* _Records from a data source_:

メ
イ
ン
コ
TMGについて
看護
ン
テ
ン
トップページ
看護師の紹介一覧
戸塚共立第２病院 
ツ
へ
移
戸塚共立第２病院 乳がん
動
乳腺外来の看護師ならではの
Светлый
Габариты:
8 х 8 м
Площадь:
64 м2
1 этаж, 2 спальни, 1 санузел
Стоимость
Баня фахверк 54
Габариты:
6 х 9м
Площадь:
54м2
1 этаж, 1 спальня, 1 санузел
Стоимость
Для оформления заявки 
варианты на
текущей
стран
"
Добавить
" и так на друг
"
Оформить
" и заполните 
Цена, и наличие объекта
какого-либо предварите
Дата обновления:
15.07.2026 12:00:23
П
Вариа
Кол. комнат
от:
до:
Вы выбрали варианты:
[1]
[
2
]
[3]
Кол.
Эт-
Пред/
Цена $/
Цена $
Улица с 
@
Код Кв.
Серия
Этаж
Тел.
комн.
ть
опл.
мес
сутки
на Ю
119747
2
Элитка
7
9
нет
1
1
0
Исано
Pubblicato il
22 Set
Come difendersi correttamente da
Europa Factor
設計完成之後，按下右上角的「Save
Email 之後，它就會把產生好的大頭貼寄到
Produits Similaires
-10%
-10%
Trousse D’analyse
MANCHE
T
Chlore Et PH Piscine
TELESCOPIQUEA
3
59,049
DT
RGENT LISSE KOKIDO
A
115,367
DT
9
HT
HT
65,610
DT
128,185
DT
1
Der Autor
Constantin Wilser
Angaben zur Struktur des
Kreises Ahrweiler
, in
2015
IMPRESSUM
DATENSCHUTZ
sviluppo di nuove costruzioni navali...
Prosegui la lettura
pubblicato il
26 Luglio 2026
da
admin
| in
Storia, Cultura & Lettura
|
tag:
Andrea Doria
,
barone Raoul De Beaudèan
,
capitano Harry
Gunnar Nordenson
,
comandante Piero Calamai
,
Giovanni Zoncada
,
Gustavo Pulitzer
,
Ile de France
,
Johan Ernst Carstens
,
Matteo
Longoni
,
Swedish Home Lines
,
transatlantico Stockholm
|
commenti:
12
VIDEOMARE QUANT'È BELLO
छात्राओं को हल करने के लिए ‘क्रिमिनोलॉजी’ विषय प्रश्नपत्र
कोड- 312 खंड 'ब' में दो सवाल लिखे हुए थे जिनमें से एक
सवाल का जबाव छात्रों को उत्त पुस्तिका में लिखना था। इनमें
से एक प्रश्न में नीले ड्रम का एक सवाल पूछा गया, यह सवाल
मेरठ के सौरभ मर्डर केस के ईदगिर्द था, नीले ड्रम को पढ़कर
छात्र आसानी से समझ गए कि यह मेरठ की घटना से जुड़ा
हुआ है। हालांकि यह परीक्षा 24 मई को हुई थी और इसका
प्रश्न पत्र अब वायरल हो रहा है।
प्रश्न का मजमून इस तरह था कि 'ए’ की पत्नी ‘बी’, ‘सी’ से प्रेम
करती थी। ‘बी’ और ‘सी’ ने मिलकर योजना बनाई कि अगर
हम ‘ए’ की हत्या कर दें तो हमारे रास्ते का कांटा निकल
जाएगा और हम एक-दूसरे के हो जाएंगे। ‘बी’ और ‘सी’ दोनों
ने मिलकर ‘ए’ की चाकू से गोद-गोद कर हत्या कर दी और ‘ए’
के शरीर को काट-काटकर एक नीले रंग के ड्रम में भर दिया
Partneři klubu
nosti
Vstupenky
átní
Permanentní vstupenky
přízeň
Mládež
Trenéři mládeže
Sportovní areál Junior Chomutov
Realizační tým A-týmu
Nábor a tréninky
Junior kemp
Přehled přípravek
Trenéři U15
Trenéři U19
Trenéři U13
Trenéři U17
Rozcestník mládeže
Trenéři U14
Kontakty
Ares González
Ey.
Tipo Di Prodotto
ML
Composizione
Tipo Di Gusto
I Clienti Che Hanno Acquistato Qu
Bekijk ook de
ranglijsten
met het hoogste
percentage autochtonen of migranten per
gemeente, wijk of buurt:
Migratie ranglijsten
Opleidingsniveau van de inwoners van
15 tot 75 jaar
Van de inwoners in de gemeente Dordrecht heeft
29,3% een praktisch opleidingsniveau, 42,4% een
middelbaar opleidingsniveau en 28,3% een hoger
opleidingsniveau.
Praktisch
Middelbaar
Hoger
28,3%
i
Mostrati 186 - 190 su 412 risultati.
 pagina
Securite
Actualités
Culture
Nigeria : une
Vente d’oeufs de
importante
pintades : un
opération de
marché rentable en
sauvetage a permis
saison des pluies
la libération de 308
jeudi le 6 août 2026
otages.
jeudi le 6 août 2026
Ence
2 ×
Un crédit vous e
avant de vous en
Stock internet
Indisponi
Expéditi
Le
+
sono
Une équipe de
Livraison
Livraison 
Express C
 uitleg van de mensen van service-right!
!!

* _Goal of the exercise_: Every line of the data above should be copied exactly.

* _Answer for the task_:
メ
イ
ン
コ
TMGについて
看護
ン
テ
ン
トップページ
看護師の紹介一覧
戸塚共立第２病院 
ツ
へ
移
戸塚共立第２病院 乳がん
動
乳腺外来の看護師ならではの
Светлый
Габариты:
8 х 8 м
Площадь:
64 м2
1 этаж, 2 спальни, 1 санузел
Стоимость
Баня фахверк 54
Габариты:
6 х 9м
Площадь:
54м2
1 этаж, 1 спальня, 1 санузел
Стоимость
Для оформления заявки 
варианты на
текущей
стран
"
Добавить
" и так на друг
"
Оформить
" и заполните 
Цена, и наличие объекта
какого-либо предварите
Дата обновления:
15.07.2026 12:00:23
П
Вариа
Кол. комнат
от:
до:
Вы выбрали варианты:
[1]
[
2
]
[3]
Кол.
Эт-
Пред/
Цена $/
Цена $
Улица с 
@
Код Кв.
Серия
Этаж
Тел.
комн.
ть
опл.
мес
сутки
на Ю
119747
2
Элитка
7
9
нет
1
1
0
Исано
Pubblicato il
22 Set
Come difendersi correttamente da
Europa Factor
設計完成之後，按下右上角的「Save
Email 之後，它就會把產生好的大頭貼寄到
Produits Similaires
-10%
-10%
Trousse D’analyse
MANCHE
T
Chlore Et PH Piscine
TELESCOPIQUEA
3
59,049
DT
RGENT LISSE KOKIDO
A
115,367
DT
9
HT
HT
65,610
DT
128,185
DT
1
Der Autor
Constantin Wilser
Angaben zur Struktur des
Kreises Ahrweiler
, in
2015
IMPRESSUM
DATENSCHUTZ
sviluppo di nuove costruzioni navali...
Prosegui la lettura
pubblicato il
26 Luglio 2026
da
admin
| in
Storia, Cultura & Lettura
|
tag:
Andrea Doria
,
barone Raoul De Beaudèan
,
capitano Harry
Gunnar Nordenson
,
comandante Piero Calamai
,
Giovanni Zoncada
,
Gustavo Pulitzer
,
Ile de France
,
Johan Ernst Carstens
,
Matteo
Longoni
,
Swedish Home Lines
,
transatlantico Stockholm
|
commenti:
12
VIDEOMARE QUANT'È BELLO
छात्राओं को हल करने के लिए ‘क्रिमिनोलॉजी’ विषय प्रश्नपत्र
कोड- 312 खंड 'ब' में दो सवाल लिखे हुए थे जिनमें से एक
सवाल का जबाव छात्रों को उत्त पुस्तिका में लिखना था। इनमें
से एक प्रश्न में नीले ड्रम का एक सवाल पूछा गया, यह सवाल
मेरठ के सौरभ मर्डर केस के ईदगिर्द था, नीले ड्रम को पढ़कर
छात्र आसानी से समझ गए कि यह मेरठ की घटना से जुड़ा
हुआ है। हालांकि यह परीक्षा 24 मई को हुई थी और इसका
प्रश्न पत्र अब वायरल हो रहा है।
प्रश्न का मजमून इस तरह था कि 'ए’ की पत्नी ‘बी’, ‘सी’ से प्रेम
करती थी। ‘बी’ और ‘सी’ ने मिलकर योजना बनाई कि अगर
हम ‘ए’ की हत्या कर दें तो हमारे रास्ते का कांटा निकल
जाएगा और हम एक-दूसरे के हो जाएंगे। ‘बी’ और ‘सी’ दोनों
ने मिलकर ‘ए’ की चाकू से गोद-गोद कर हत्या कर दी और ‘ए’
के शरीर को काट-काटकर एक नीले रंग के ड्रम में भर दिया
Partneři klubu
nosti
Vstupenky
átní
Permanentní vstupenky
přízeň
Mládež
Trenéři mládeže
Sportovní areál Junior Chomutov
Realizační tým A-týmu
Nábor a tréninky
Junior kemp
Přehled přípravek
Trenéři U15
Trenéři U19
Trenéři U13
Trenéři U17
Rozcestník mládeže
Trenéři U14
Kontakty
Ares González
Ey.
Tipo Di Prodotto
ML
Composizione
Tipo Di Gusto
I Clienti Che Hanno Acquistato Qu
Bekijk ook de
ranglijsten
met het hoogste
percentage autochtonen of migranten per
gemeente, wijk of buurt:
Migratie ranglijsten
Opleidingsniveau van de inwoners van
15 tot 75 jaar
Van de inwoners in de gemeente Dordrecht heeft
29,3% een praktisch opleidingsniveau, 42,4% een
middelbaar opleidingsniveau en 28,3% een hoger
opleidingsniveau.
Praktisch
Middelbaar
Hoger
28,3%
i
Mostrati 186 - 190 su 412 risultati.
 pagina
Securite
Actualités
Culture
Nigeria : une
Vente d’oeufs de
importante
pintades : un
opération de
marché rentable en
sauvetage a permis
saison des pluies
la libération de 308
jeudi le 6 août 2026
otages.
jeudi le 6 août 2026
Ence
2 ×
Un crédit vous e
avant de vous en
Stock internet
Indisponi
Expéditi
Le
+
sono
Une équipe de
Livraison
Livraison 
Express C
 uitleg van de mensen van service-right!
!!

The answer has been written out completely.